Auto Encoders can have many different hyperparameters but the very important ones are:

  • Code size: number of nodes in the middle layer. Smaller size results in more compression.
  • Number of layers: the auto-encoder can be as deep as we like. In the figure above we have 2 layers in both the encoder and decoder, without considering the input and output.
  • Number of nodes per layer: the auto-encoder architecture we're working on is called a stacked auto-encoder since the layers are stacked one after another. Usually stacked autoencoders look like a "sandwich". The number of nodes per layer decreases with each subsequent layer of the encoder and increases back in the decoder. Also, the decoder is symmetric to the encoder in terms of the layer structure. As noted above this is not necessary and we have total control over these parameters.
  • Loss function: we either use mean squared error (mse) or binary cross-entropy. If the input values are in the range [0, 1] then we typically use cross-entropy, otherwise, we use the mean squared error.

Code Implementation

Let's look at how we can do dimensionality reduction using auto-encoders. Let's take a dataset that has 12 features and 8664 columns. Now our goal is to compress the dataset into 6 features.

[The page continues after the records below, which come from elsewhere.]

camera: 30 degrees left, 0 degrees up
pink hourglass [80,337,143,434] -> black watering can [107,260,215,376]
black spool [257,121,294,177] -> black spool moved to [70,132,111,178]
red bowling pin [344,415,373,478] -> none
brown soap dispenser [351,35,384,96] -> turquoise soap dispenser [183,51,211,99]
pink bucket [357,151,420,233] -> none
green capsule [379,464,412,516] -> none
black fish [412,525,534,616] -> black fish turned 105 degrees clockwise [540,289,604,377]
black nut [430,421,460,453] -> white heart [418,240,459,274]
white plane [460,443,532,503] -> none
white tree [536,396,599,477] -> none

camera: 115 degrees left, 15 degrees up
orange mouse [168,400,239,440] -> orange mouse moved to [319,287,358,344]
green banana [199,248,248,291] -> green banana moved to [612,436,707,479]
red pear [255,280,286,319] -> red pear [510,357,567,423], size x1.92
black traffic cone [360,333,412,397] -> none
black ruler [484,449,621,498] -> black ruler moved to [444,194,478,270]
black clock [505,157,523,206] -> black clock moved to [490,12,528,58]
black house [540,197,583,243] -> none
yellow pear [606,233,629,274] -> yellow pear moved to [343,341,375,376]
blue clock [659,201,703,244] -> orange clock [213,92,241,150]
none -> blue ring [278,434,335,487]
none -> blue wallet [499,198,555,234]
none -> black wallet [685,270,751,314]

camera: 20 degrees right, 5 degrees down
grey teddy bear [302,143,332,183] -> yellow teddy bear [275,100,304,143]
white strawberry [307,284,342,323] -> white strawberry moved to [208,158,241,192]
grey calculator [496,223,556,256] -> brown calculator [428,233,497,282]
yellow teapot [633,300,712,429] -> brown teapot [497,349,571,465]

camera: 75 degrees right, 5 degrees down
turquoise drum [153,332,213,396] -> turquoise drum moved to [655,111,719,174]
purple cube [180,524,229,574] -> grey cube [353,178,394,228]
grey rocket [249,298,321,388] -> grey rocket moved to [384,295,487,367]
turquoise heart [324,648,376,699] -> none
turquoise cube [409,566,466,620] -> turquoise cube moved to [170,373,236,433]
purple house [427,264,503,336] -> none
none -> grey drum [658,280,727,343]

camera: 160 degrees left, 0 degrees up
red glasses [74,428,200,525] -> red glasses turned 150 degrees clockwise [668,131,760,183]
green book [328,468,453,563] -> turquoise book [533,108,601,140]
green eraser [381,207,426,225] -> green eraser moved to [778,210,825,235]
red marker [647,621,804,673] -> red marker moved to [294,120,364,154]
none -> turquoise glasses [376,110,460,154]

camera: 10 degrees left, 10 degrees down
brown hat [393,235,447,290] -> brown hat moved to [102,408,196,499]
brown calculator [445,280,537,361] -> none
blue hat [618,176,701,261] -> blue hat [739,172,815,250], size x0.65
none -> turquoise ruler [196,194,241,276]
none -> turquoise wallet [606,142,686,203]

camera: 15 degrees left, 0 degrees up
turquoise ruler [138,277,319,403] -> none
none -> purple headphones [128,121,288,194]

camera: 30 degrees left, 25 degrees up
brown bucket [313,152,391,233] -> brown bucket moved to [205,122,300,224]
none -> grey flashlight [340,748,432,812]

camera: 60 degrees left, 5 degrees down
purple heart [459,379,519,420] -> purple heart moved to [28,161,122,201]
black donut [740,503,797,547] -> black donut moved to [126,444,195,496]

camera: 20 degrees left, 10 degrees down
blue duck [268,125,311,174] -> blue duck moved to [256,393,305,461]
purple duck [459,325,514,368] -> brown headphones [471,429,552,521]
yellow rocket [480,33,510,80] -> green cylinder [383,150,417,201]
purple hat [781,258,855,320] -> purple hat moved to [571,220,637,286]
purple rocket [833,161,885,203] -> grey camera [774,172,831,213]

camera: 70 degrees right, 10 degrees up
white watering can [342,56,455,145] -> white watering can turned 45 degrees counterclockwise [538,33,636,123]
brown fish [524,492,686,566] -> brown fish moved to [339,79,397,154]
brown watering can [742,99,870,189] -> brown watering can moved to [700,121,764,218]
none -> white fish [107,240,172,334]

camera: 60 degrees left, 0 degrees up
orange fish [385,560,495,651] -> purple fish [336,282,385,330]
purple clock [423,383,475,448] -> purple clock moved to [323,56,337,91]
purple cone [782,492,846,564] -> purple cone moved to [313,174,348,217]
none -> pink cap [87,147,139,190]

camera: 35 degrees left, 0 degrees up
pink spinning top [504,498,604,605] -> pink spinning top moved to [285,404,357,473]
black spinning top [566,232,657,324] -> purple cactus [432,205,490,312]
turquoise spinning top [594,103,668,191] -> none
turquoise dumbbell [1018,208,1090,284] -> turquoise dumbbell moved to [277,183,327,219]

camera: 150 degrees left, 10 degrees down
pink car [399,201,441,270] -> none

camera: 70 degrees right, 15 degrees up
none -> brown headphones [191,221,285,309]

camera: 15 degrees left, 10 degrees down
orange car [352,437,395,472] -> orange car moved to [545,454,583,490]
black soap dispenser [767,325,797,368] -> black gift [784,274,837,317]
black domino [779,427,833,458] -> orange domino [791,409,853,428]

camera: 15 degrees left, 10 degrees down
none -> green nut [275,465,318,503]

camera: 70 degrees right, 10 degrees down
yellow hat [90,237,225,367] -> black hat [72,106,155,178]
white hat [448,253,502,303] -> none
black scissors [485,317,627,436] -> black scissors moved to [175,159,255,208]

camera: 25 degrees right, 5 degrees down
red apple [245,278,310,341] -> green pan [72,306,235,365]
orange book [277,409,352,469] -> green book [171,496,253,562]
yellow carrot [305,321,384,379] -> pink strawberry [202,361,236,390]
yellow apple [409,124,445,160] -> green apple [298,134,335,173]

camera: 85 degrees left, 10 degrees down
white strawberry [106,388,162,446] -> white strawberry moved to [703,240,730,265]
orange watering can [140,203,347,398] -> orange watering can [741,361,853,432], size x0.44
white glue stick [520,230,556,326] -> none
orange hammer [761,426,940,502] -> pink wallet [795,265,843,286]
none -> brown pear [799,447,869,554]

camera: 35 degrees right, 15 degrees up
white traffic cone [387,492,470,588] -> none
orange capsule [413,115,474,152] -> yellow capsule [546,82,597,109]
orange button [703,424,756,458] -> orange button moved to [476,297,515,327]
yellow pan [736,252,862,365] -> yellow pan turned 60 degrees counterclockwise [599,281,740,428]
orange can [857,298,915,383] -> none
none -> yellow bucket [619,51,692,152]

Original dataset with 12 features

Original dataset with 12 features

Let us scale the data so that all our data points lie in the same range

autoencoder.py Language

        from sklearn.preprocessing import MinMaxScaler
scaler = MinMaxScaler()
df_scaled = scaler.fit_transform(df)
X_train_df = pd.DataFrame(df_scaled, columns=df.columns)
X_train_df
    
dataset after scaling

dataset after scaling

Let's build an auto-encoder with a code size of 6.

autoencoder.py Language

        import tensorflow as tf 
from tensorflow.keras.layers import Input, Dense
from tensorflow.keras.models import Model
# 12, 11, 10, 9, 8, 7, 6, 7, 8, 9, 10, 11, 12
 
# encoder
encoder_input = Input(shape=(n_features), name='encoder_input')
encoder_layer1 = Dense(11, activation='relu', name='encoder_layer1')(encoder_input)
encoder_layer2 = Dense(10, activation='relu', name='encoder_layer2')(encoder_layer1)
encoder_layer3 = Dense(9, activation='relu', name='encoder_layer3')(encoder_layer2)
encoder_layer4 = Dense(8, activation='relu', name='encoder_layer4')(encoder_layer3)
encoder_layer5 = Dense(7, activation='relu', name='encoder_layer5')(encoder_layer4)
latent_space = Dense(6, activation='relu', name='latent_space')(encoder_layer5)
 
#decoder
decoder_layer1 = Dense(7, activation='relu', name='decoder_layer1')(latent_space)
decoder_layer2 = Dense(8, activation='relu', name='decoder_layer2')(decoder_layer1)
decoder_layer3 = Dense(9, activation='relu', name='decoder_layer3')(decoder_layer2)
decoder_layer4 = Dense(10, activation='relu', name='decoder_layer4')(decoder_layer3)
decoder_layer5 = Dense(11, activation='relu', name='decoder_layer5')(decoder_layer4)
output = Dense(n_features, activation='sigmoid', name='Output')(decoder_layer5)
autoencoder = Model(encoder_input, output, name='Autoencoder')
 
autoencoder.compile(optimizer='adam',
                    loss=tf.keras.losses.mean_squared_error)
autoencoder.summary()
    

let's train the model

autoencoder.py Language

        history = autoencoder.fit(X_train_df,
                          X_train_df,
                          epochs=100,
                          steps_per_epoch=10,
                          verbose=0)
# only the encoder part
encoder = Model(inputs=encoder_input, outputs=latent_space)
encoder.compile(optimizer='adam',
                        loss=tf.keras.losses.mean_squared_error)
X_train_encode = encoder.predict(X_train_df)
encoded_train = pd.DataFrame(X_train_encode,
                             columns=[f"X{x}" for x in range(1, X_train_encode.shape[1]+1)])
    
autoencoder model summary

autoencoder model summary

Compressed version of the original (12 features) dataset with 6 features

Compressed version of the original (12 features) dataset with 6 features

We can see that output from the encoder which compressed our dataset into 6 features.

Input Vs. Reconstruction plot. The red shaded portion shows the error between Original vs Reconstructed data.

Input Vs. Reconstruction plot. The red shaded portion shows the error between Original vs Reconstructed data.